| 摩擦 | 固体表面の凝着により摩擦力が増大する.潤滑も,液体潤滑剤は蒸気圧が高いため用いることはできず,固体潤滑剤に限られる. |
| 発熱 | 冷却が困難なため,発熱は防がなければならない. |
| 材料 | 材料からのガス放出が問題となるため,樹脂の使用は大きく制限される. |
| 固体潤滑剤 | 短寿命,製造の困難,発塵の問題がある. |
これらの状況では非接触駆動が有効な手段である. 非接触駆動には磁気浮上と静電浮上がある. このうち静電浮上には,発熱が少ないという利点や,真空中において発生力が増大する可能性があることなどから,本研究においては,静電浮上を利用することを提案する.
本研究室では,これまでに大気中における静電浮上搬送装置の開発を行ってきた. 静電浮上では,固定した電極と浮上体との間に働く静電吸引力を利用して,浮上を実現する. 静電吸引力は電場の2乗に比例するため,浮上ギャップが一定であるならば,より高い電圧を印加するほど,より重い浮上体を浮上させることが可能となる. しかし,大気中においては,3MV/mという大気の絶縁破壊強度のために,浮上可能な物体は,半導体用シリコンウェハや,ハードディスクドライブ用のアルミディスクなど,薄板状の物体に限られていた.

····················

### 小課題 1
以下の一覧について、「order: Fabales」を含む行から始め、一覧の最終行で終えて、その範囲をそのまま引用してください。画像は回答から除いてください。
この一覧は本文の内容とは無関係です。

データセット項目:
····················

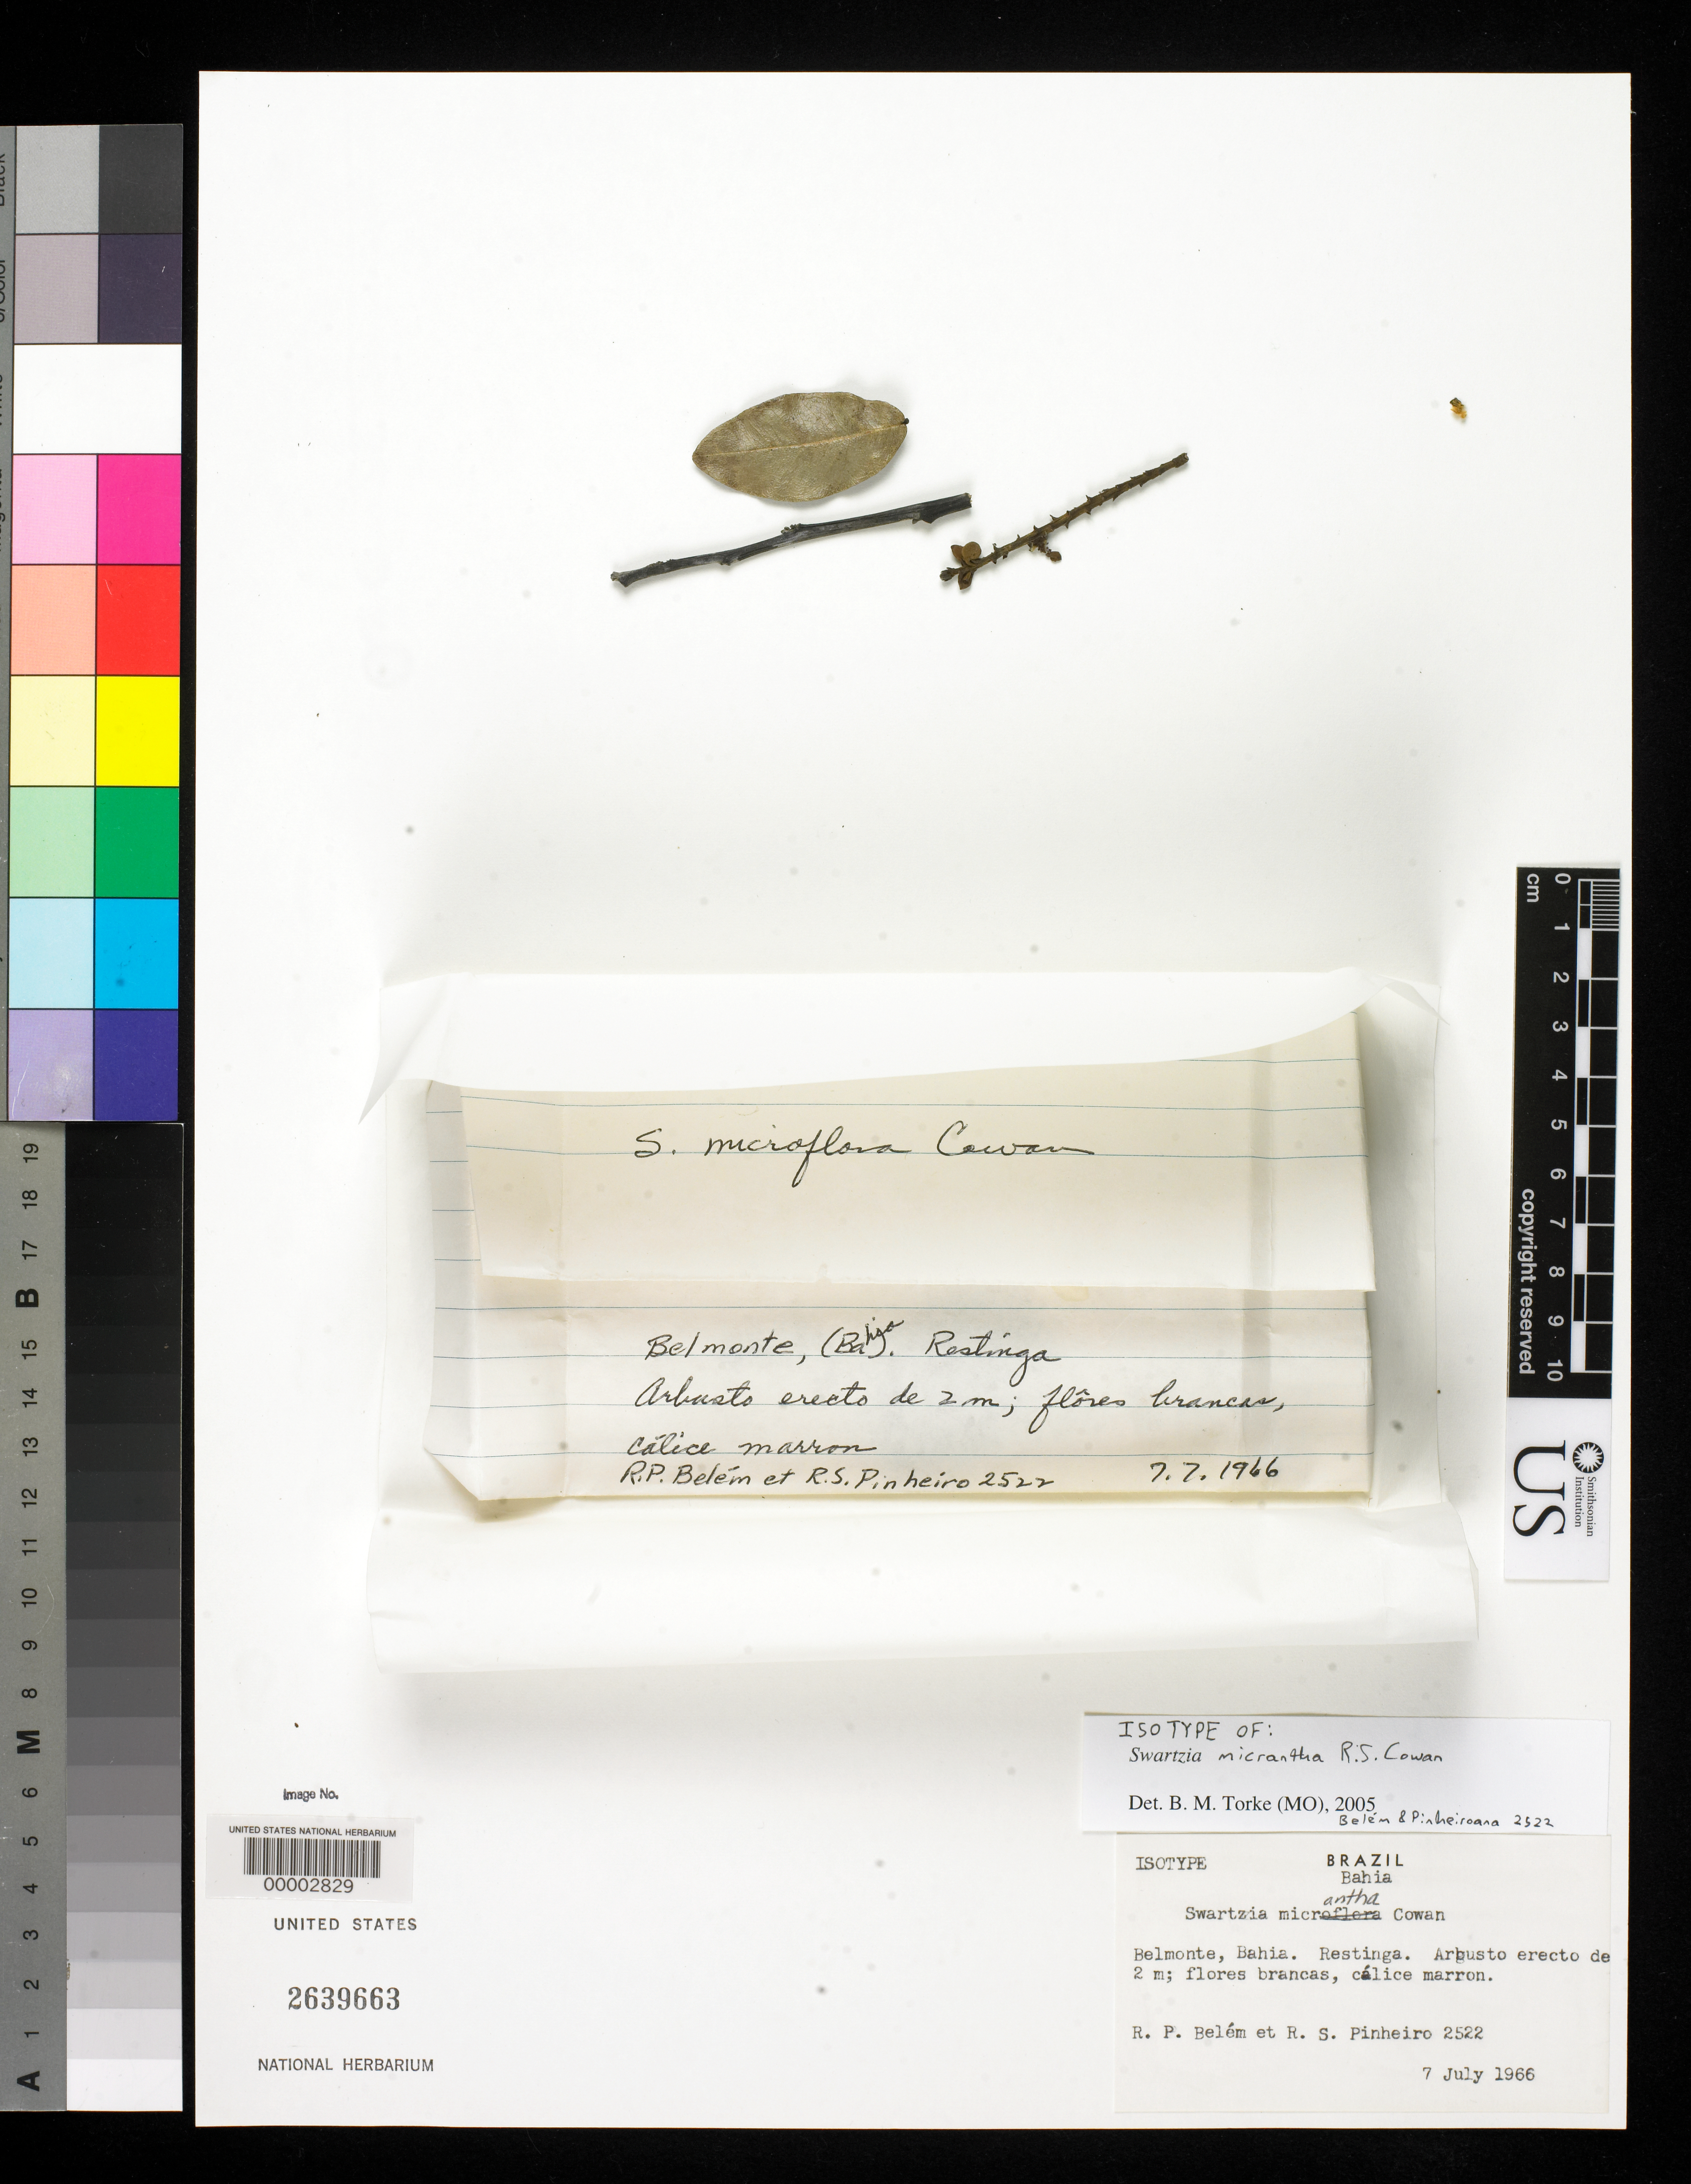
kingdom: Plantae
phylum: Tracheophyta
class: Magnoliopsida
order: Fabales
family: Fabaceae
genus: Swartzia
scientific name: Swartzia micrantha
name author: R.S. Cowan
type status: Isotype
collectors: R. P. Belém & R. S. Pinheiro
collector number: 2522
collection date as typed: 07 Jul 1966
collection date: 1966-07-07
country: Brazil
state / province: Bahia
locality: Belmonte.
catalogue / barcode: US 2639663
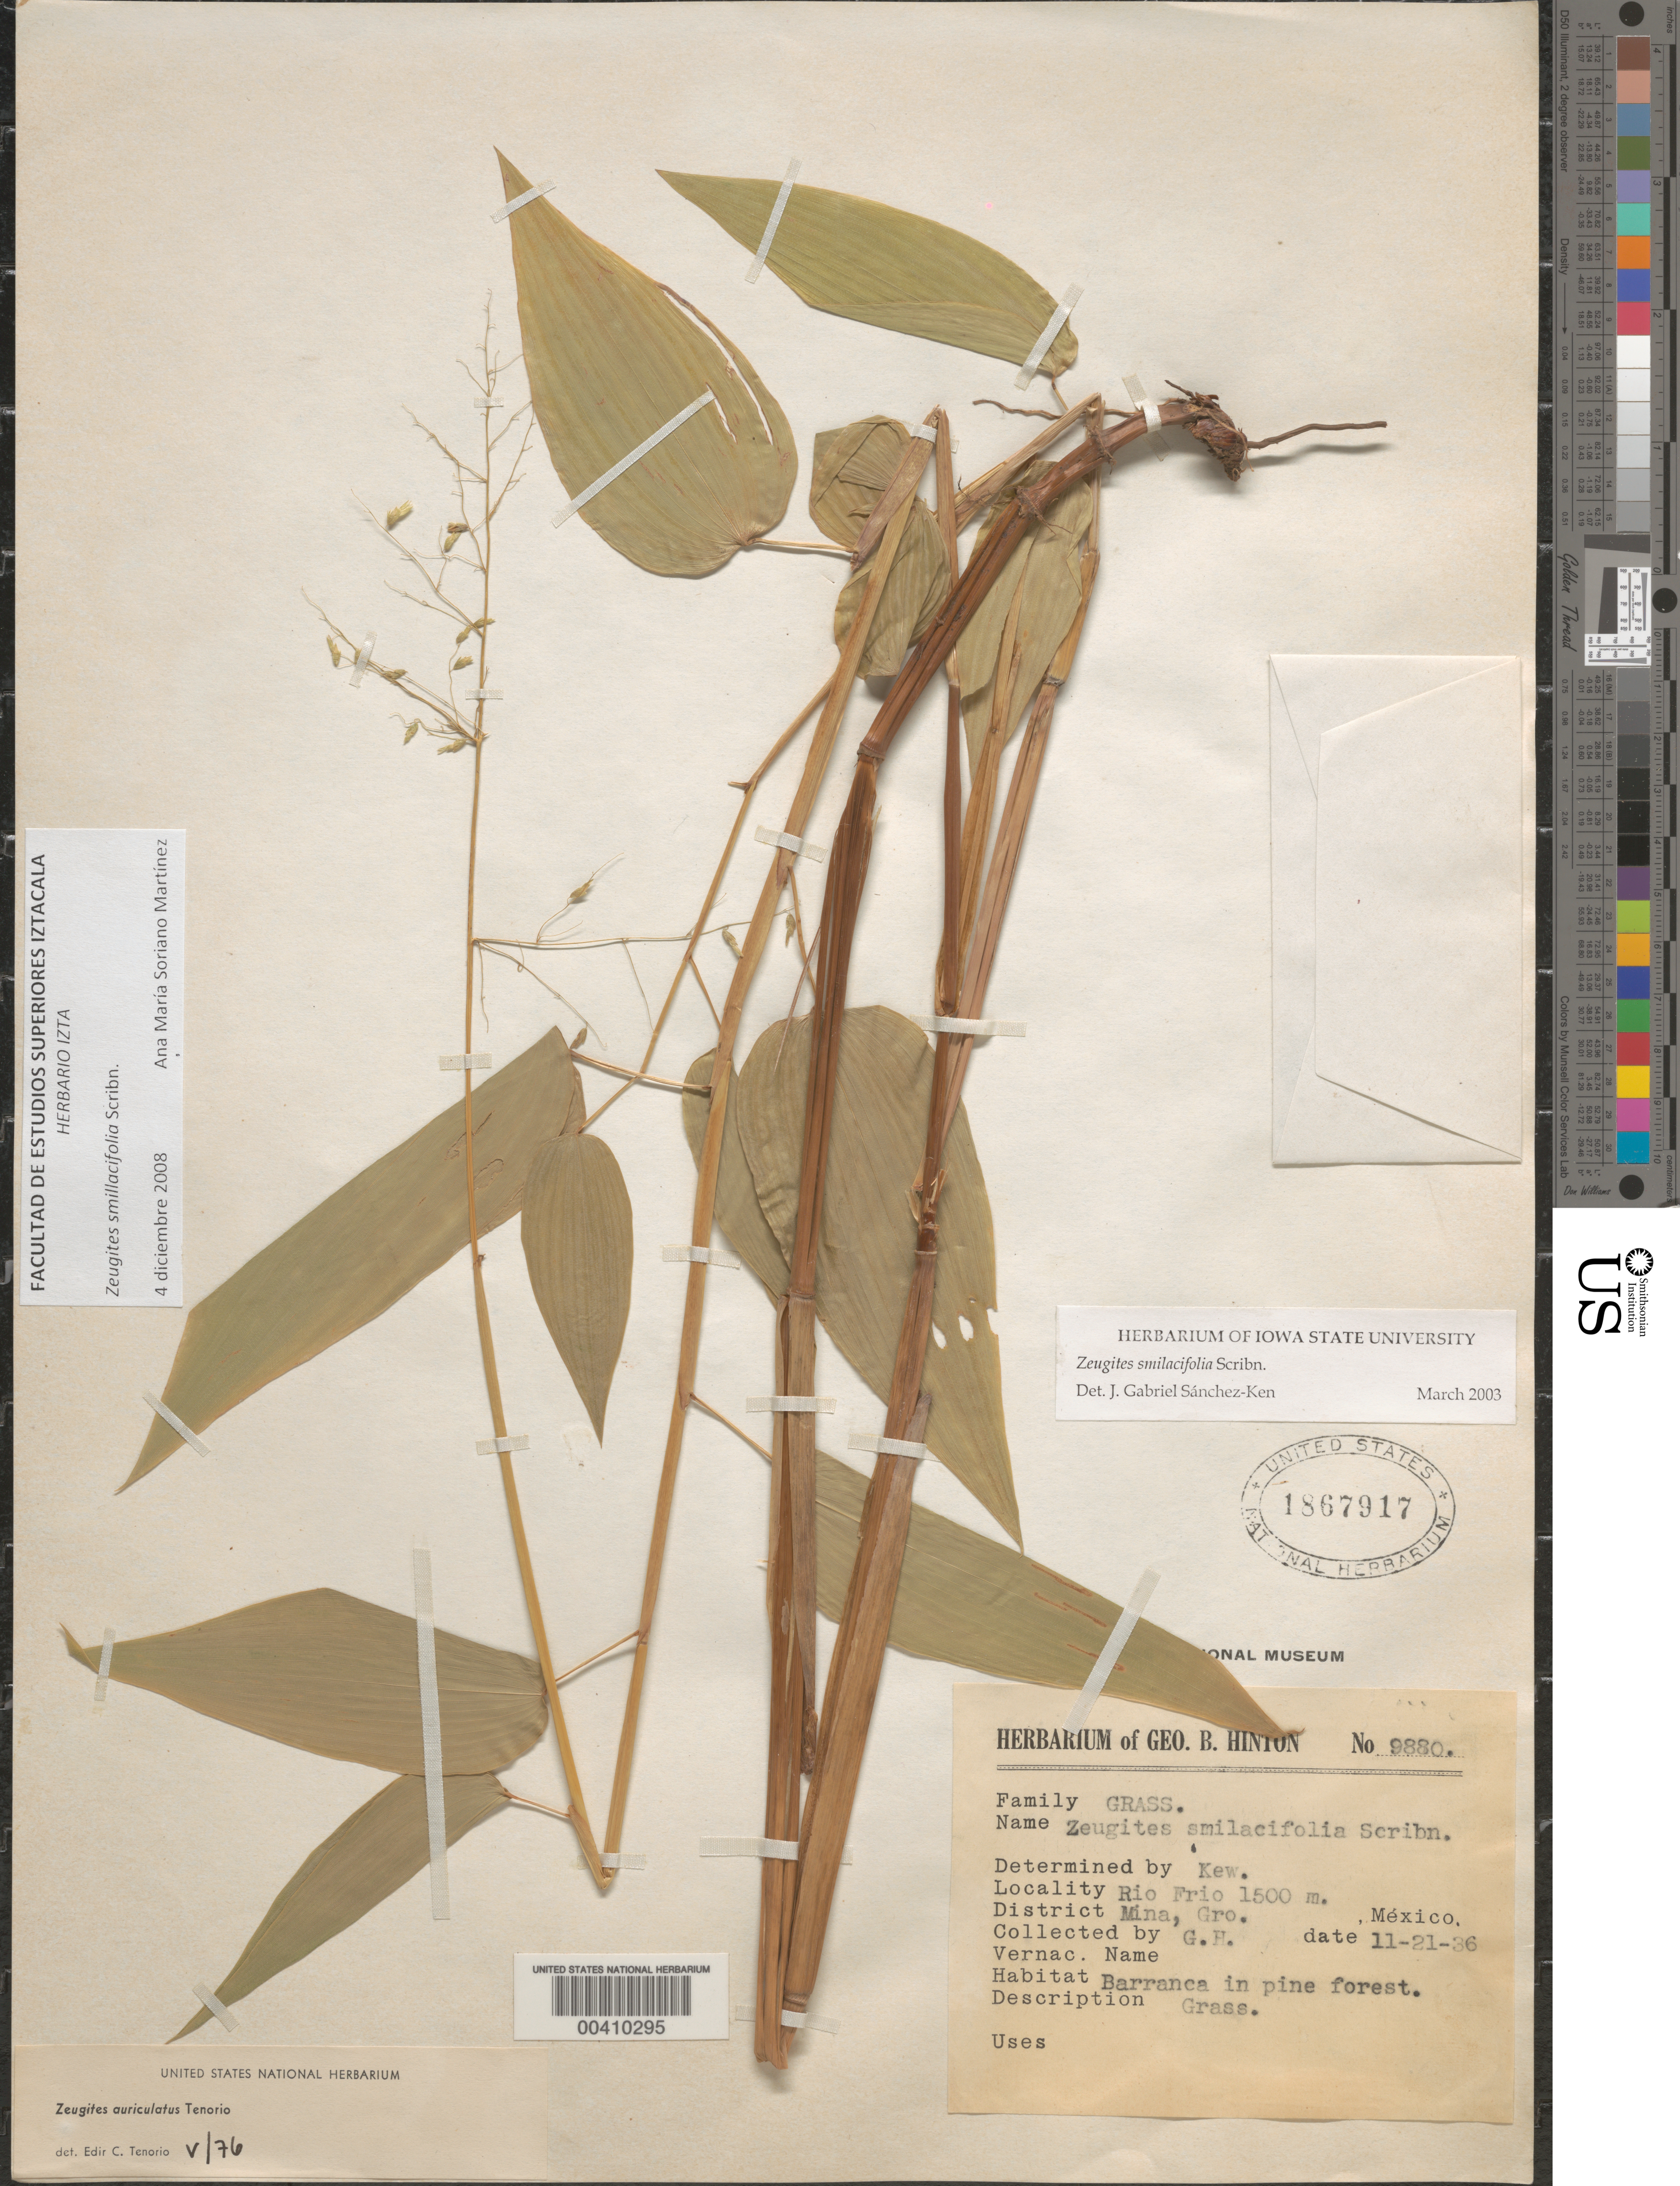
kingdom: Plantae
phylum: Tracheophyta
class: Liliopsida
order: Poales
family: Poaceae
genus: Zeugites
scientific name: Zeugites smilacifolius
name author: Scribn.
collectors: G. B. Hinton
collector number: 9880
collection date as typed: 21 Nov 1936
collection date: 1936-11-21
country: Mexico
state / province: Guerrero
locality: Rio Frio, Mina Dist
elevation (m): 1500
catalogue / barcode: US 1867917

····················

### 小課題 2
静電浮上に関する本文をもとに、次の問いに答えてください。
(a) 液体潤滑剤を用いることができないのはなぜですか。
(b) 樹脂の使用が大きく制限されるのはなぜですか。
(c) 大気の絶縁破壊強度はいくらとされていますか。

### 解答例 1
order: Fabales
family: Fabaceae
genus: Swartzia
scientific name: Swartzia micrantha
name author: R.S. Cowan
type status: Isotype
collectors: R. P. Belém & R. S. Pinheiro
collector number: 2522
collection date as typed: 07 Jul 1966
collection date: 1966-07-07
country: Brazil
state / province: Bahia
locality: Belmonte.
catalogue / barcode: US 2639663
kingdom: Plantae
phylum: Tracheophyta
class: Liliopsida
order: Poales
family: Poaceae
genus: Zeugites
scientific name: Zeugites smilacifolius
name author: Scribn.
collectors: G. B. Hinton
collector number: 9880
collection date as typed: 21 Nov 1936
collection date: 1936-11-21
country: Mexico
state / province: Guerrero
locality: Rio Frio, Mina Dist
elevation (m): 1500
catalogue / barcode: US 1867917

### 解答例 2
(a) 蒸気圧が高いためです。
(b) 材料からのガス放出が問題となるためです。
(c) 3MV/mです。